We investigated 197 consecutive patients admitted to our institution from January 2018 to December 2019 with suspicion of type A AAD, conducting a retrospective case series. All demographic characteristics, as well as the outcomes of these patients, were recorded and further analyzed to deliver data on the epidemiology of AAD. A total of 197 patients were admitted to our hospital with a suspected AAD. Forty-one (25.9 %) patients presented with a dilated aortic lumen or with a previously repaired aortic dissection, while 28 patients (14.2 %) were diagnosed with AAD (14 patients with type A AAD, 13 with type B AAD and 1 with intramural hematoma). Among 14 patients with type A AAD, nine patients (64.0 %) were treated surgically, while the rest were managed conservatively due to futile clinical status or inability for immediate transportation to a surgical facility. The most frequent initial symptom was chest pain in 86.0 % of patients, followed by dyspnea in 42.9 %. Post-surgical mortality was 33.0 %, while all patients that were managed conservatively did not survive. D-dimers on arrival were significantly lower among patients who survived compared to those who did not.

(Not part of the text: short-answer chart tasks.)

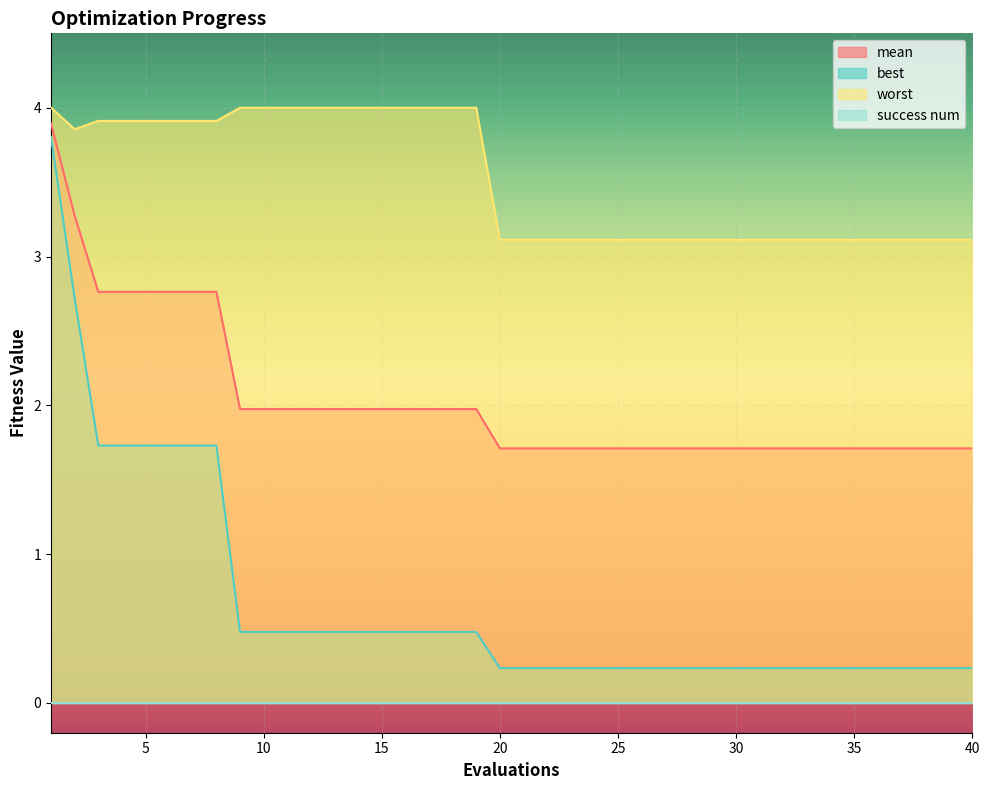

What is the difference between the worst values at 24 and 17?

0.9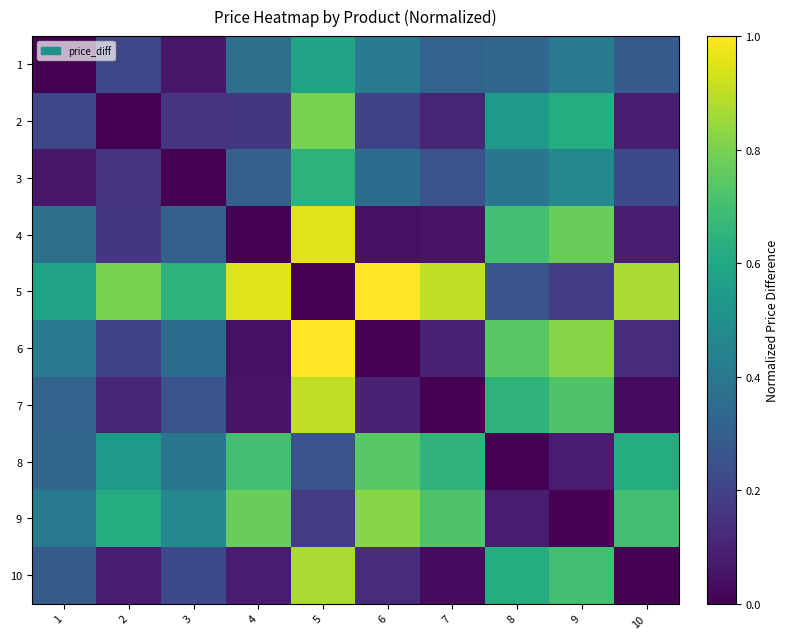

What is the total value across all series at 1?

3.0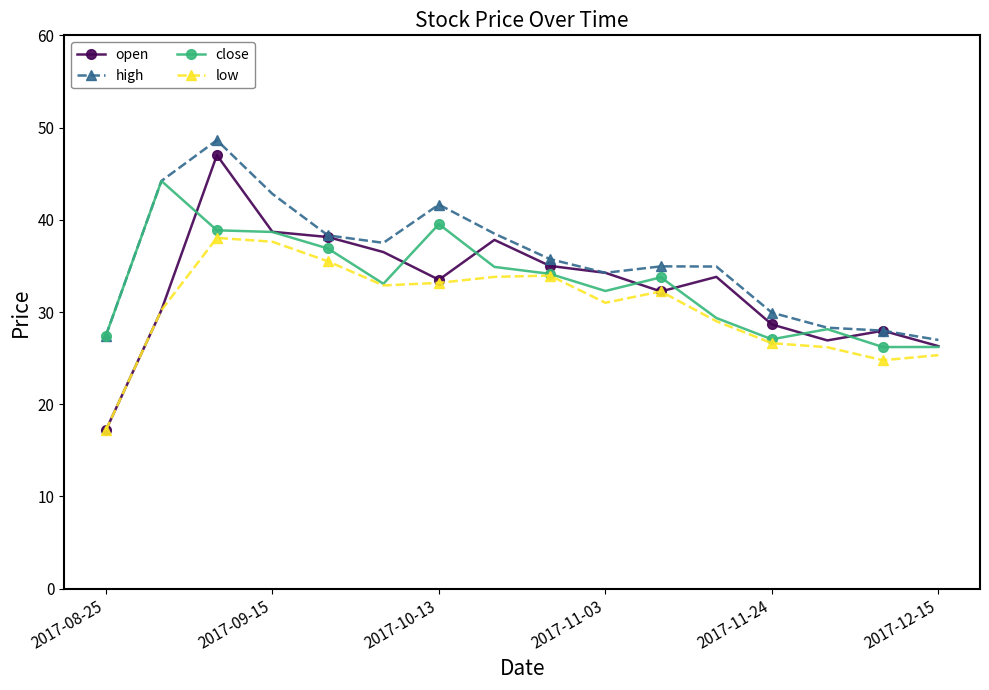

What is the maximum value shown in the chart?

48.6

The incidence of type A AAD in our case series was consistent with the one demonstrated in other international cohorts; however, the mortality in our patient group was higher. Our results encourage surgical treatment due to a lower in-hospital mortality rate when compared to conservative treatment. HIPPOKRATIA 2021, 25 (1):42-46.
急性主动脉夹层(AAD)是一种危及生命的疾病,死亡率很高,尽管手术方法有了显著进展。了解临床表现和预后对于升级管理策略至关重要。然而,欧洲关于AAD发病情况的流行病学数据稀缺,凸显了现有指南中的证据空白。

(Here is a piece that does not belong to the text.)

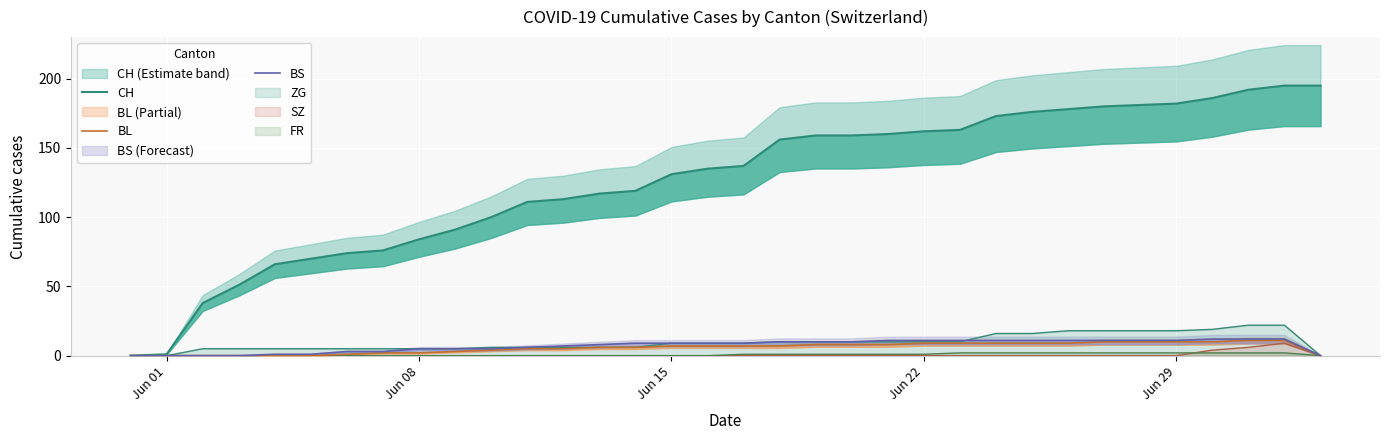

Which series has the largest total across all categories?

CH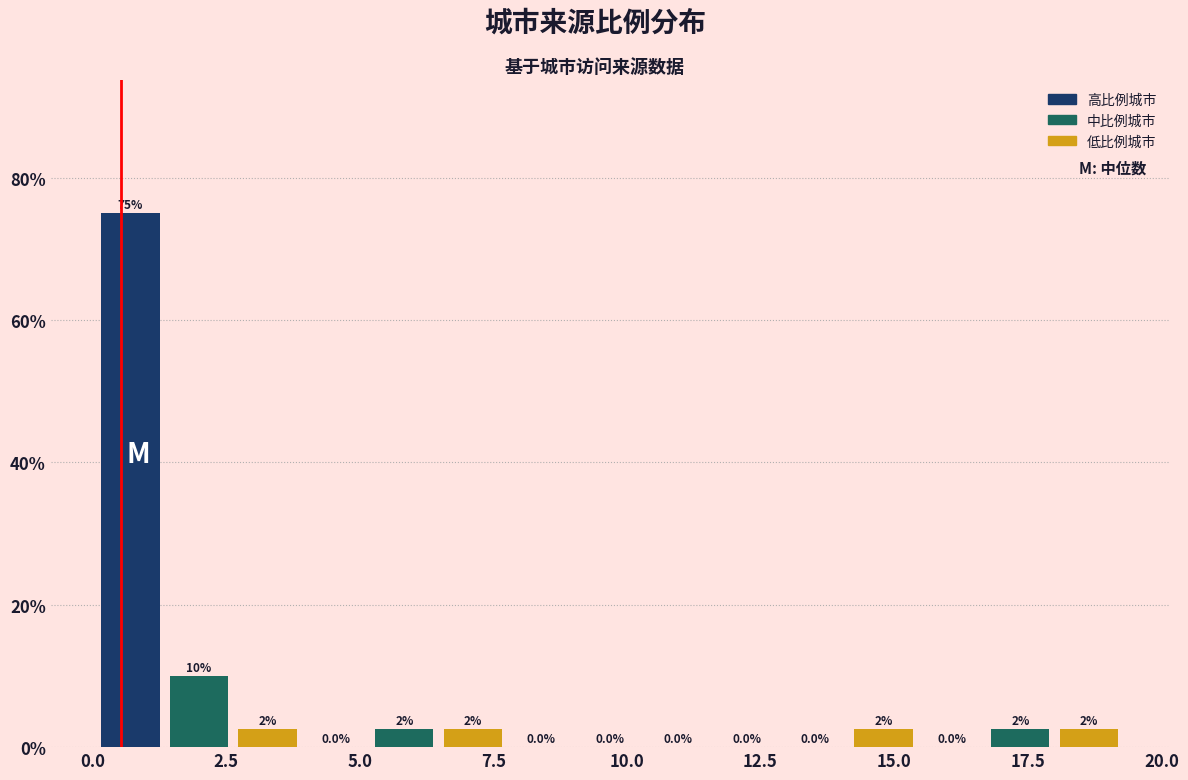

Around what value on the x-axis is the tallest bar? Give the approximate position of its centre, as read against the axis.

0.5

我们对2018年1月至2019年12月期间因疑似A型AAD入住我院的197例连续患者进行了回顾性病例系列研究。记录了所有患者的人口统计学特征以及这些患者的预后情况,并进行进一步分析以提供AAD的流行病学数据。共有197例疑似AAD患者入住我院。41例(25.9%)患者表现为主动脉腔扩张或既往有主动脉夹层修复史,28例(14.2%)患者被诊断为AAD(14例A型AAD、13例B型AAD和1例壁内血肿)。在14例A型AAD患者中,9例(64.0%)接受了手术治疗,其余患者因临床状况不佳或无法立即转运至手术机构而接受保守治疗。最常见的初始症状是86.0%的患者出现胸痛,其次是42.9%的患者出现呼吸困难。术后死亡率为33.0%,而所有接受保守治疗的患者均未存活。与未存活患者相比,存活患者入院时的D - 二聚体水平显著更低。
我们病例系列中A型AAD的发病率与其他国际队列研究显示的发病率一致;然而,我们患者组的死亡率更高。与保守治疗相比,我们的结果表明手术治疗因住院死亡率较低而值得提倡。《希波克拉底》2021年,25(1):42 - 46。